Segment Start: Source data

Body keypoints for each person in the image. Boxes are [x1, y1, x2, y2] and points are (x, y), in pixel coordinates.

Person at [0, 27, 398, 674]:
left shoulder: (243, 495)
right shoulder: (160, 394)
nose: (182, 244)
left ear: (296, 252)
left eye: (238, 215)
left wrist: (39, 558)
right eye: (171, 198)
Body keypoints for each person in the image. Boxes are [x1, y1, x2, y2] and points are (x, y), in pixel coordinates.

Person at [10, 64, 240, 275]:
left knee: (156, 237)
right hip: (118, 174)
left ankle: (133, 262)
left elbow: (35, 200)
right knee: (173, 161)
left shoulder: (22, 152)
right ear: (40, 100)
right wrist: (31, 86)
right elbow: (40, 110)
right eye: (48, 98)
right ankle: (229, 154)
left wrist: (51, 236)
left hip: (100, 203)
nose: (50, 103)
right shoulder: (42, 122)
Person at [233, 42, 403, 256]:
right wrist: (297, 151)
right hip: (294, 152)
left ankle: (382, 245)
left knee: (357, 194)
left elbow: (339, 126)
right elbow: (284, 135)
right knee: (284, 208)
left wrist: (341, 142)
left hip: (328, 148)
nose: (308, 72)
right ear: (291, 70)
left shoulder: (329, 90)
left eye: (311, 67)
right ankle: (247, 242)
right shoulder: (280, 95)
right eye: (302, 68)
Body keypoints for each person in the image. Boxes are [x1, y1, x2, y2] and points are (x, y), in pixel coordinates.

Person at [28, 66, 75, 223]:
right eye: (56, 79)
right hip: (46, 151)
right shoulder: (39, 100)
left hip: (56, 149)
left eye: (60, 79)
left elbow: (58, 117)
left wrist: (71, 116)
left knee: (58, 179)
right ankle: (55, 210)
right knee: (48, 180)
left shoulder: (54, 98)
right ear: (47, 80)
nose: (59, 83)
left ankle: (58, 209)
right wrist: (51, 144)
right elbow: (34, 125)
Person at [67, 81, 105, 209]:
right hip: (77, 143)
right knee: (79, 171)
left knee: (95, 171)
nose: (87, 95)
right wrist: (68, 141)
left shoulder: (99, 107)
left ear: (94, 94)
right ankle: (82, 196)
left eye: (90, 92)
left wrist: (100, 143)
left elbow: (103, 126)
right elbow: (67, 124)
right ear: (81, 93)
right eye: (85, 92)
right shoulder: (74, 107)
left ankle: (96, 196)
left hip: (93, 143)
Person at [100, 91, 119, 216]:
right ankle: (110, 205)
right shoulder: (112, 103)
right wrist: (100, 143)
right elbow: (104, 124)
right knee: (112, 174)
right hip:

Segment End: Source data

What to work on: Every line of the material that holds the word "knee" must be found and copied.

Response box:
left knee: (156, 237)
right knee: (173, 161)
left knee: (357, 194)
right knee: (284, 208)
left knee: (58, 179)
right knee: (48, 180)
right knee: (79, 171)
left knee: (95, 171)
right knee: (112, 174)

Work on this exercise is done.